■ **Directive A**:
Which book does the grief support passage name as a source for its suggestions?
■ **Directive B**:
Please summarize the grief support passage in two sentences.
■ **Directive C**:
List every effect of bereavement that the grief support passage attributes to studies.

Supporting Those in Grief
How do you give grief support to family and friends who have recently lost a loved one?
Death and dying are a normal part of life. But the impact on the human mind and body when facing extreme loss is far from normal. Studies show that bereavement not only affects sleep, energy, attention span, and social interactions, but being thrown into this strange new unwelcomed world can create immune system dysfunction, heart irregularities, and muscle weakness. (Bereavement et al.)
When someone I care about enters this grief journey, I always feel inadequate because I don’t know what to say or how to help. I recall saying some really dumb things on more than one occasion. I’m not certain what I needed to hear when the losses landed on my doorstep.
After talking with those who have recently suffered loss and reading Nancy Guthrie's book What Grieving People Wish You Knew, I’ve gathered some helpful suggestions for walking alongside friends and family in their most difficult moments.

■ **Listed entries**:
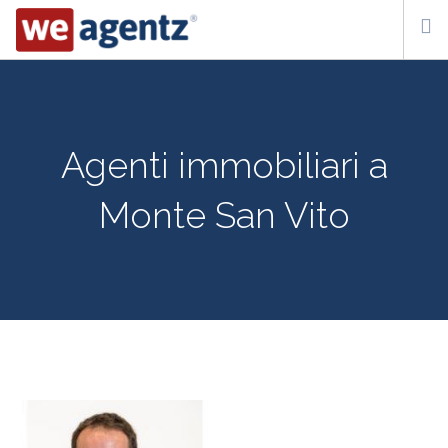
WHO WE ARE
HOW IT WORKS
Agenti immobiliari a
CONTACT US
Monte San Vito
SUBSCRIBE
ITA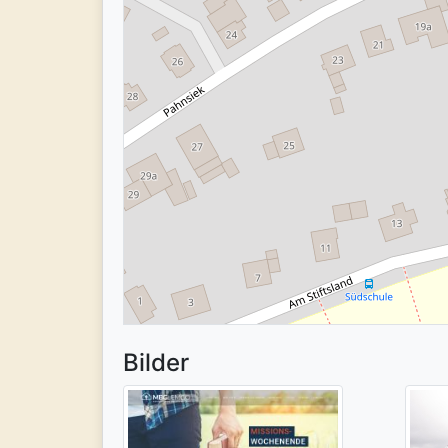
Bilder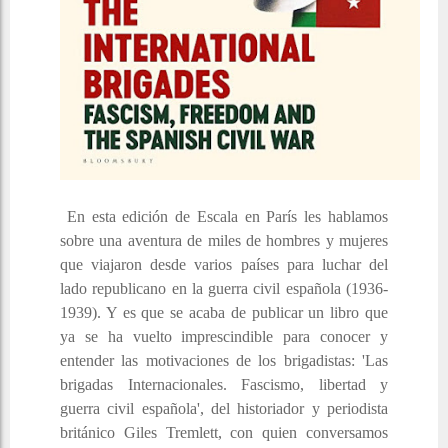
En esta edición de Escala en París les hablamos
sobre una aventura de miles de hombres y mujeres
que viajaron desde varios países para luchar del
lado republicano en la guerra civil española (1936-
1939). Y es que se acaba de publicar un libro que
ya se ha vuelto imprescindible para conocer y
entender las motivaciones de los brigadistas: 'Las
brigadas Internacionales. Fascismo, libertad y
guerra civil española', del historiador y periodista
británico Giles Tremlett, con quien conversamos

■ **Response A**:
Nancy Guthrie's book What Grieving People Wish You Knew.

■ **Response B**:
Death is a normal part of life, but bereavement can disrupt sleep, energy, attention, and social interactions and can also cause immune system dysfunction, heart irregularities, and muscle weakness. The writer often feels unsure how to help grieving loved ones, so after talking with recently bereaved people and reading Nancy Guthrie's What Grieving People Wish You Knew, the writer has gathered suggestions for supporting them.

■ **Response C**:
- Effects on sleep
- Effects on energy
- Effects on attention span
- Effects on social interactions
- Immune system dysfunction
- Heart irregularities
- Muscle weakness